The Library of Birmingham is to undergo £2.1 million conversion just two years after it opened to pave the way for a language school to move in.
The relocation of the Brasshouse Language Centre from Sheepcote Street, which was announced earlier this year, will see the £188 million library open to the public for longer following a dramatic cut in its hours, from 73 down to 40.
But it means the first floor conference rooms and study areas will be converted into 24 classrooms for the language school.
The £2.1 million cost will be borrowed by the city council and the debt repaid when the existing Brasshouse site near Brindleyplace is sold.
Labour cabinet member for culture Penny Holbrook said the conference facilities had not proved as popular as initially hoped and study areas would be found elsewhere in the building.

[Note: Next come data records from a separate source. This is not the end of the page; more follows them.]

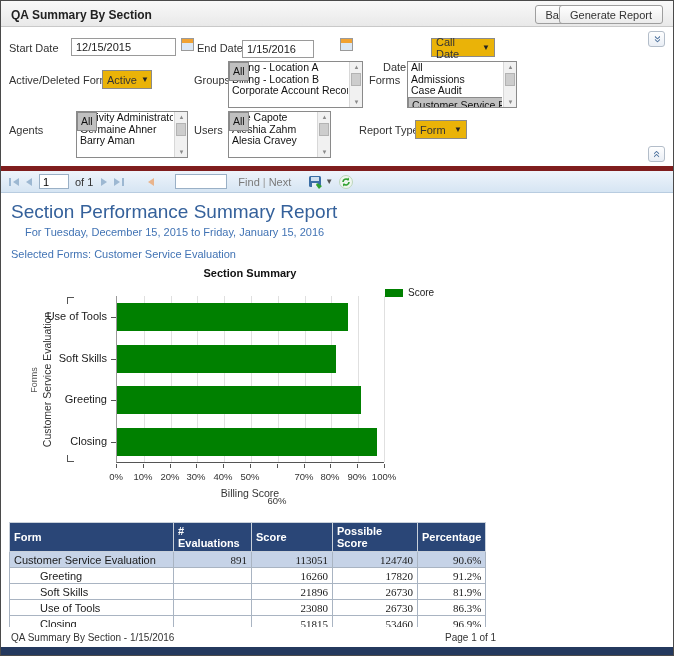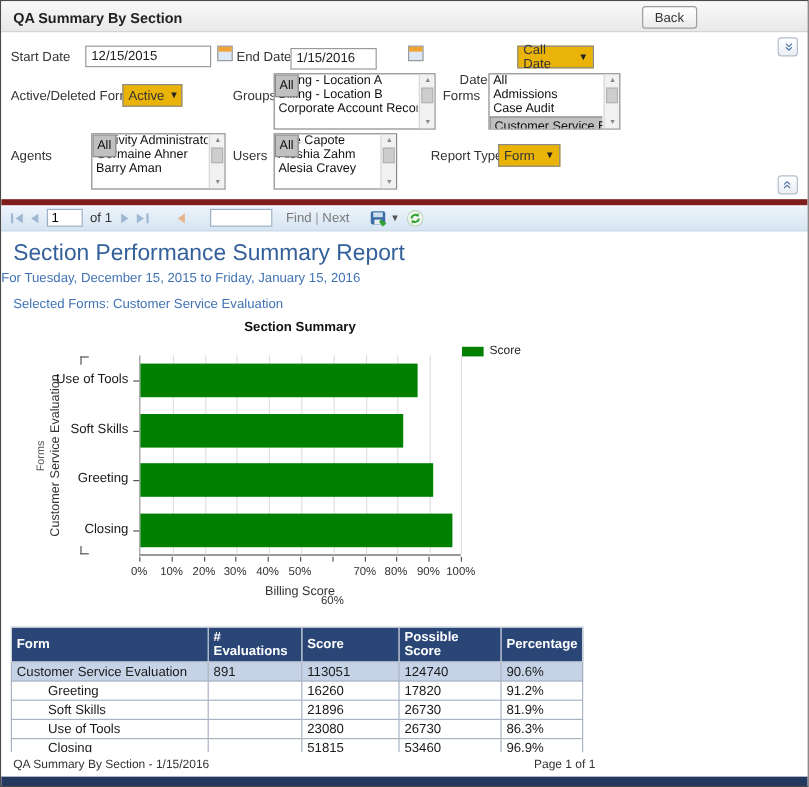--- a/index.html
+++ b/index.html
@@ -43,21 +43,21 @@
   .toolbar .of { margin:0 4px 0 2px; color:#333; }
   .toolbar input.find { width:52px; height:15px; border:1px solid #9ab0c6; font-size:11px; margin:0 8px 0 18px; font-family:inherit;}
   .toolbar .lnk { color:#7a7a7a; margin:0 3px; cursor:pointer; }
   .toolbar .sep { color:#9a9a9a; }
   .toolbar .ico { display:inline-flex; align-items:center; cursor:pointer; }
   .toolbar .caret2 { font-size:8px; color:#555; margin:0 6px 0 2px; cursor:pointer; }
 
   
   .report { position:relative; height:434px; background:#fff; overflow:hidden; }
   .r-title { position:absolute; left:10px; top:8px; font-size:19px; color:#35619b; }
-  .r-sub   { position:absolute; left:0; top:33px; font-size:11px; color:#4173b4; }
+  .r-sub   { position:absolute; left:24px; top:33px; font-size:11px; color:#4173b4; }
   .r-sub2  { position:absolute; left:10px; top:55px; font-size:11px; color:#4173b4; }
 
   
   .chart { position:absolute; left:0; top:70px; width:520px; height:245px; }
   .c-title { position:absolute; left:115px; top:4px; width:268px; text-align:center; font-size:11px; font-weight:bold; color:#111; }
   .c-legend { position:absolute; left:384px; top:24px; display:flex; align-items:center; font-size:10px; color:#222; }
   .c-legend .sw { width:18px; height:8px; margin-right:5px; }
   .plot { position:absolute; left:115px; top:33px; width:268px; height:167px; background:#fff; border-left:1px solid #999; border-bottom:1px solid #555; }
   .grid { position:absolute; top:0; bottom:0; width:1px; background:#e0e0e0; }
   .bar { position:absolute; height:28px; }
@@ -70,37 +70,38 @@
   .ylab-outer { position:absolute; left:3px; top:112px; width:60px; height:10px; text-align:center; font-size:9px; color:#555; transform:rotate(-90deg); }
   .brk { position:absolute; width:7px; height:7px; }
   .brk.top { left:66px; top:34px; border-top:1px solid #555; border-left:1px solid #555; }
   .brk.bot { left:66px; top:192px; border-bottom:1px solid #555; border-left:1px solid #555; }
 
   
   table.rpt { position:absolute; left:8px; top:329px; border-collapse:collapse; font-size:11px; color:#1a1a1a; border:1px solid #7f8fa5; }
   table.rpt th { background:#2a4677; color:#fff; font-weight:bold; text-align:left; padding:2px 4px; border:1px solid #c8d0da; font-size:11px; height:16px; }
   table.rpt td { padding:1px 4px; border:1px solid #a9b4c2; height:16px; background:#fff; }
   table.rpt tr.sum td { background:#c6d3e7; }
-  table.rpt td.num { text-align:left; }
+  table.rpt td.num { text-align:right;font-family:Liberation Serif, serif; }
   table.rpt td.indent { padding-left:30px; }
 
   
   .rfooter { position:relative; height:20px; background:#fff; font-size:10px; color:#333; }
   .rfooter .fl { position:absolute; left:10px; top:5px; }
   .rfooter .fr { position:absolute; left:444px; top:5px; }
   .bottombar { height:9px; background:#24395e; }
 </style>
 </head>
 <body>
 
 <div class="win">
 
   <div class="titlebar">
     <span class="title">QA Summary By Section</span>
     <button class="btn back">Back</button>
+    <button class="btn gen">Generate Report</button>
   </div>
 
   <div class="filters">
     <div class="chevbtn down" style="right:8px; top:4px;">
         <span>«</span>
       </div>
 
     <span class="flabel" style="left:8px; top:15px;">Start Date</span>
     <input class="tinput" style="left: 70px; top: 11px; width: 105px;" value="12/15/2015">
     <span class="calicon" style="left:180px; top:11px;"></span>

She said: "There are two important things here. We have a world-class language service moving into a world class building.
"This allows us to keep the library open longer than it has been. The cost of £2.1 million is expensive but it is an expensive and beautiful building and we want this done properly.
"This move is a fantastic opportunity for the library and for the Brasshouse, whose users will benefit from a more modern environment with an even greater range of resources."
Work begins early next year and it is hoped the conversion will be complete and the Brasshouse open from September 2016.
The move means the library will be open to the public from 9am to 9pm weekdays, including an express book borrowing service.
The specialist research and archive facilities will still have limited opening times.
Earlier this year, the hours were cut to 11am to 7pm Mondays and Tuesdays and 11am to 5pm Wednesday to Saturdays as a result of budget cuts.
The decision prompted protests from library user groups and students.